# [Exercises to complete]
1/ In the referee report, what benchmark is the magnon-scattering reservoir trained to predict?
2/ List the section labels in the referee report that come after its "Referee Report" title.
3/ Say whether each statement agrees with the referee report, and quote the words that decide it.
(a) The magnetic microdisk is described as CMOS-compatible.
(b) Combining multiple device geometries is said to lower performance.
(c) The report has five minor comments.

## Start Source document

The main point is that they have taken a magnetic microdisk in the vortex state, driven it with microwaves, and used the resulting nonlinear magnon scattering as a reservoir that can be trained to forecast the Mackey-Glass series. The performance they report looks usable and they claim it matches other physical reservoirs. That specific combination of geometry and magnon dynamics for this benchmark is new based on the cited prior work. They also pull out two practical design rules: spectral resolution sets a dimensionality-accuracy trade-off, and combining different device shapes improves results. Those observations are concrete and could help others who want to build similar hardware.

Referee Report

3 major / 2 minor

Summary. The manuscript demonstrates the use of a magnetic microdisk in the vortex state as a magnon-scattering reservoir for physical reservoir computing. It reports that intrinsic nonlinear magnon interactions transform a microwave input into a high-dimensional spectral output, which is trained on the Mackey-Glass chaotic time series benchmark to achieve accurate predictions rivaling state-of-the-art physical reservoirs. Key design principles identified include the role of spectral resolution in balancing dimensionality and accuracy, and performance gains from combining multiple device geometries.

Significance. If the central claims are robustly supported, this work would establish magnonics as a promising platform for unconventional computing hardware. The experimental realization using a CMOS-compatible magnetic microdisk and the focus on intrinsic nonlinearities represent a concrete advance over purely theoretical proposals, with potential implications for scalable real-time prediction devices.

major comments (3)

## End Source document
## Start Recorded information

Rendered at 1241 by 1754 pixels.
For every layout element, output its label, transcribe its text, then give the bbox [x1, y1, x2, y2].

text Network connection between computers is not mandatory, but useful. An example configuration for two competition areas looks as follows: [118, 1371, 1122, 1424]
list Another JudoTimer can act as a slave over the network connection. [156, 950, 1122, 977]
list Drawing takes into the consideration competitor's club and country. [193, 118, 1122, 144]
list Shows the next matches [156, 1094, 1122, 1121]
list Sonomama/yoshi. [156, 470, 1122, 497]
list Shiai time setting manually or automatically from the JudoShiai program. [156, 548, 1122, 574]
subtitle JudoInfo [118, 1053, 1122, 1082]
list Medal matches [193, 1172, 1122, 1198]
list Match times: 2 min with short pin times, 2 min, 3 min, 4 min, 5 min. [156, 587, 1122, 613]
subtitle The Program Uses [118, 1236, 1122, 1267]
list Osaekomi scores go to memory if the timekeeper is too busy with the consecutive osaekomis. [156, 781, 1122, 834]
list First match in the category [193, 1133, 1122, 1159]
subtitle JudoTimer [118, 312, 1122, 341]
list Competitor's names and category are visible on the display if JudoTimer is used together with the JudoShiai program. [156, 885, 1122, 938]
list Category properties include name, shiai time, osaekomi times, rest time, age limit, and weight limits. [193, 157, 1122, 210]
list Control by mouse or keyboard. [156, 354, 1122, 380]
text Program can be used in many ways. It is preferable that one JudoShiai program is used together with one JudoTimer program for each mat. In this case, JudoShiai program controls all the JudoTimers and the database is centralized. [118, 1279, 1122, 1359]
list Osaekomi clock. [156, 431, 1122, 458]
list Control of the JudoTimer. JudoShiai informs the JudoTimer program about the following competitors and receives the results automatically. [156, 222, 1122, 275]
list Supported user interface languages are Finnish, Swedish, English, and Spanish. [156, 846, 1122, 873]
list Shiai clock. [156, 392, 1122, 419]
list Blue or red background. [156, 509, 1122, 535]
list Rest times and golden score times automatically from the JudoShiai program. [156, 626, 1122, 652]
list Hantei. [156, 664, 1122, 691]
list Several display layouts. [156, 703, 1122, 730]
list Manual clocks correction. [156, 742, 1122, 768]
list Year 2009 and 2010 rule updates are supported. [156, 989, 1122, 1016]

## End Recorded information

# [Answers to the exercises]
1/ The Mackey-Glass chaotic time series.

2/
Summary
Significance
major comments

3/
(a) Yes: "using a CMOS-compatible magnetic microdisk"
(b) No: "performance gains from combining multiple device geometries"
(c) No: "3 major / 2 minor"